We currently run Redshift on a 4 dc1.large cluster. We are currently bound by disk space (so we archive fairly aggressively) and by CPU (heavy queries will max out the CPU on all instances).
I think we will need about 3-4 times more disk space than we have now and some more CPU capcity.
The thing is, giving the options and the cost of the instances, I’m not sure if we’re better off moving to say, 12-16 dc1.large instances or maybe 3-4 ds2.xlarge or even a single dc1.8xlarge. All of which would be approximately the same in terms of pricing. I know Redshift is meant to be linearly scalable but there’s always a tradeoffs between having more, weaker machines and having less stronger machines.
I also did those calculations. My gut is that there’s a cost which is hard to account for of moving data between nodes when, for example, joined DIST keys don’t match.
This is also where throughput comes into play. dc1.large has 0.20GB/s “I/O” and that doesn’t scale with adding more nodes. In way that’s a limiting factor with scaling a cluster.
Just to make sure - I’m not trying to contradict your advice in any way. Just adding some more thoughts to the mix.

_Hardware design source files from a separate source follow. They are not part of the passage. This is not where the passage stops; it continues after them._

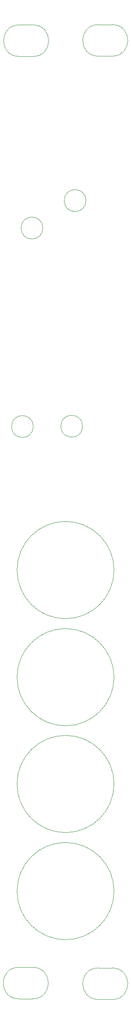
<source format=gbr>
%TF.GenerationSoftware,KiCad,Pcbnew,(5.1.9)-1*%
%TF.CreationDate,2021-09-21T19:29:37+01:00*%
%TF.ProjectId,Noise Faceplate,4e6f6973-6520-4466-9163-65706c617465,rev?*%
%TF.SameCoordinates,Original*%
%TF.FileFunction,Other,User*%
%FSLAX46Y46*%
G04 Gerber Fmt 4.6, Leading zero omitted, Abs format (unit mm)*
G04 Created by KiCad (PCBNEW (5.1.9)-1) date 2021-09-21 19:29:37*
%MOMM*%
%LPD*%
G01*
G04 APERTURE LIST*
%ADD10C,0.050000*%
G04 APERTURE END LIST*
D10*
%TO.C,H1*%
X43909000Y-115760500D02*
G75*
G03*
X43909000Y-115760500I-10000000J0D01*
G01*
%TO.C,H2*%
X37429000Y-86169500D02*
G75*
G03*
X37429000Y-86169500I-2250000J0D01*
G01*
%TO.C,H3*%
X24384000Y-3608000D02*
X27184000Y-3608000D01*
X24384000Y-10108000D02*
X27184000Y-10108000D01*
X27184000Y-3608000D02*
G75*
G02*
X27184000Y-10108000I0J-3250000D01*
G01*
X24384000Y-3608000D02*
G75*
G03*
X24384000Y-10108000I0J-3250000D01*
G01*
%TO.C,H4*%
X43909000Y-137795000D02*
G75*
G03*
X43909000Y-137795000I-10000000J0D01*
G01*
%TO.C,H5*%
X27269000Y-86233000D02*
G75*
G03*
X27269000Y-86233000I-2250000J0D01*
G01*
%TO.C,H6*%
X40703500Y-3544500D02*
G75*
G03*
X40703500Y-10044500I0J-3250000D01*
G01*
X43503500Y-3544500D02*
G75*
G02*
X43503500Y-10044500I0J-3250000D01*
G01*
X40703500Y-10044500D02*
X43503500Y-10044500D01*
X40703500Y-3544500D02*
X43503500Y-3544500D01*
%TO.C,H7*%
X43909000Y-181800500D02*
G75*
G03*
X43909000Y-181800500I-10000000J0D01*
G01*
%TO.C,H8*%
X29237500Y-45402500D02*
G75*
G03*
X29237500Y-45402500I-2250000J0D01*
G01*
%TO.C,H9*%
X40703500Y-197600500D02*
X43503500Y-197600500D01*
X40703500Y-204100500D02*
X43503500Y-204100500D01*
X43503500Y-197600500D02*
G75*
G02*
X43503500Y-204100500I0J-3250000D01*
G01*
X40703500Y-197600500D02*
G75*
G03*
X40703500Y-204100500I0J-3250000D01*
G01*
%TO.C,H10*%
X43909000Y-159766000D02*
G75*
G03*
X43909000Y-159766000I-10000000J0D01*
G01*
%TO.C,H11*%
X38127500Y-39751000D02*
G75*
G03*
X38127500Y-39751000I-2250000J0D01*
G01*
%TO.C,H12*%
X24317500Y-197473500D02*
G75*
G03*
X24317500Y-203973500I0J-3250000D01*
G01*
X27117500Y-197473500D02*
G75*
G02*
X27117500Y-203973500I0J-3250000D01*
G01*
X24317500Y-203973500D02*
X27117500Y-203973500D01*
X24317500Y-197473500D02*
X27117500Y-197473500D01*
%TD*%
M02*

</source>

I’ve seen various ways of handling this but it really depends on how your current implementation works so there’s a few options here.
A few questions first up.
What sort of queries are maxing out the CPUs on the cluster currently? (e.g., are they mostly adhoc or can you cache partial results?)
Is the execution load balanced across all 8 vCPUs for these queries?
Are the columnar compressions the same as the ones in the Snowplow definition?
Depending on how much data you have in Redshift it’s not uncommon to have another source (other than your primary query cluster) as colder storage (S3 or a ds2 cluster) and a hot storage for insertion and queries that require more recent data, depending on the data size that could be a dc1 cluster.